I know that every last company in America is in the survey business these days, but why do any of them bother? The internet is awash in complaints about an inability to reach real people at Yahoo — if they wanted to do better, although they clearly don’t, that would be a great place to start.

In an attempt to reach Yahoo, I tried their “restore” feature, I sent feedback, I e-mailed the “customer care center” (they could certainly rename that), and I tried “chatting” twice, both times, I’m pretty sure, with robots who don’t know the time of day.

I wasted an hour of my life yesterday “chatting” with “Kim,” who required 15-20 minutes to retrieve the instructions that are posted right on their “help” page. This is a true story. I waited more than 15 minutes for some idiot robot to offer that as “help.” This was after I had explained my situation and “Kim” initially asked, “What would you like me to do?”

I leave it to you: how did Yahoo do?

My survey, by the way, was sent to “Dear Last_null,” which made me feel particularly warm and loved. Cared about. Cherished as a customer.

Because at one point I did think to myself, well, that’s what I get for using a service for two decades without paying for it, before I realized that oh, yes, you and I pay all right: hopefully more talented robots than the ones who operate the “chats” troll through our inboxes every minute of every day, mining as much data as they can possibly manage. And then they sell that, over and over and over again. If that’s not payment enough, what is?

So then I searched for ways to talk to a real person at Yahoo, and the internet is filled with angry moments of rage just like mine. The few people who seem to have located a number then wait on hold for one to two hours, dealing with a phone tree that they foolishly think will take them somewhere other than in circles.
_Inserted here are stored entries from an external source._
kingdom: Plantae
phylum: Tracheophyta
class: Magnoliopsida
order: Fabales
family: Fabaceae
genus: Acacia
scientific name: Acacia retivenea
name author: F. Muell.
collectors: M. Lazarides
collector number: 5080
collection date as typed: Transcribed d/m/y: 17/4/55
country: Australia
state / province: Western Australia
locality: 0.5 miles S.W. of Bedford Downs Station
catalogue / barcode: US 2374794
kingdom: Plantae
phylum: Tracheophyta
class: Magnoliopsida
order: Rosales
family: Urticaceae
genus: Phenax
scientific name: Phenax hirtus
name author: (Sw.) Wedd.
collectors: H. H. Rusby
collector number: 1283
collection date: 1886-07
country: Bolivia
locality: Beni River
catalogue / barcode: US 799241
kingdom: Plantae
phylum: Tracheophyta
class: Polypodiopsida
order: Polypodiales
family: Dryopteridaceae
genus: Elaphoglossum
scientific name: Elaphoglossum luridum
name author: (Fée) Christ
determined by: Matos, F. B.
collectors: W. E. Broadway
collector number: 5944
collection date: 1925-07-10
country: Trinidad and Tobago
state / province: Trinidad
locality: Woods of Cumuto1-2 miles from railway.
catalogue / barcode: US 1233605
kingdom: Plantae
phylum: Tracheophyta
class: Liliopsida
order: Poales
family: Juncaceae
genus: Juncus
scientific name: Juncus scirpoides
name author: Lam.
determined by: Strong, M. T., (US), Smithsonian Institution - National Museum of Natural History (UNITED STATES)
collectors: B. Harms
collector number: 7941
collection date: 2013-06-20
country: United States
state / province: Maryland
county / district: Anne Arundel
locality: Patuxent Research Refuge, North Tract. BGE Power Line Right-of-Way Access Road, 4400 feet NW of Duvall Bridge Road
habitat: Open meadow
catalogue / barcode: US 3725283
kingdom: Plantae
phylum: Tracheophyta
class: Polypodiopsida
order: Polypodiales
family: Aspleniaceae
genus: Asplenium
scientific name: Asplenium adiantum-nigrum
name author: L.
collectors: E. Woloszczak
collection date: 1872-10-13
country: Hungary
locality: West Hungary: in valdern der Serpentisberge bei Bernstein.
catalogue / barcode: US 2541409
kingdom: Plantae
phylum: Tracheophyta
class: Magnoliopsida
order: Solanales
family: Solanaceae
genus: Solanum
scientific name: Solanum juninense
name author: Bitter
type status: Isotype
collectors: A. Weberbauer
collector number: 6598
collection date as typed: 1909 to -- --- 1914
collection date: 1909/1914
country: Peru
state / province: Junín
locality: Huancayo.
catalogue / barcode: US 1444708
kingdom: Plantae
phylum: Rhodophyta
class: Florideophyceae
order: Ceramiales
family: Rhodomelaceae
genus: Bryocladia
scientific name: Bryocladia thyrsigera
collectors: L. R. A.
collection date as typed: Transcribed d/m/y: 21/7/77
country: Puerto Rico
This person’s answer made me feel inexplicably better (at least until I checked to see if by some miracle someone had responded to my plight or my e-mails had returned, only to find a survey, with all the answers Yahoo can imagine — have I mentioned Yahoo’s limited imagination? — already provided, and no way for me to give them actual answers like you could in a survey that wanted to be useful):

“The Yahoo! Technical Services Department are all on their annual holidays and are not due back until just before their passports expire. In the meantime your issues will be dealt with by a computer with no more reasoning power than the type you would find in cheap digital watches. We do find empathy in your frustration, but as we’re on holiday there is not a lot we can do — however please check your inbox for a generic e-card. Yours Uncaringly, The Yahoo! Technical Services Department.”

At least they named themselves correctly. What a bunch of yahoos.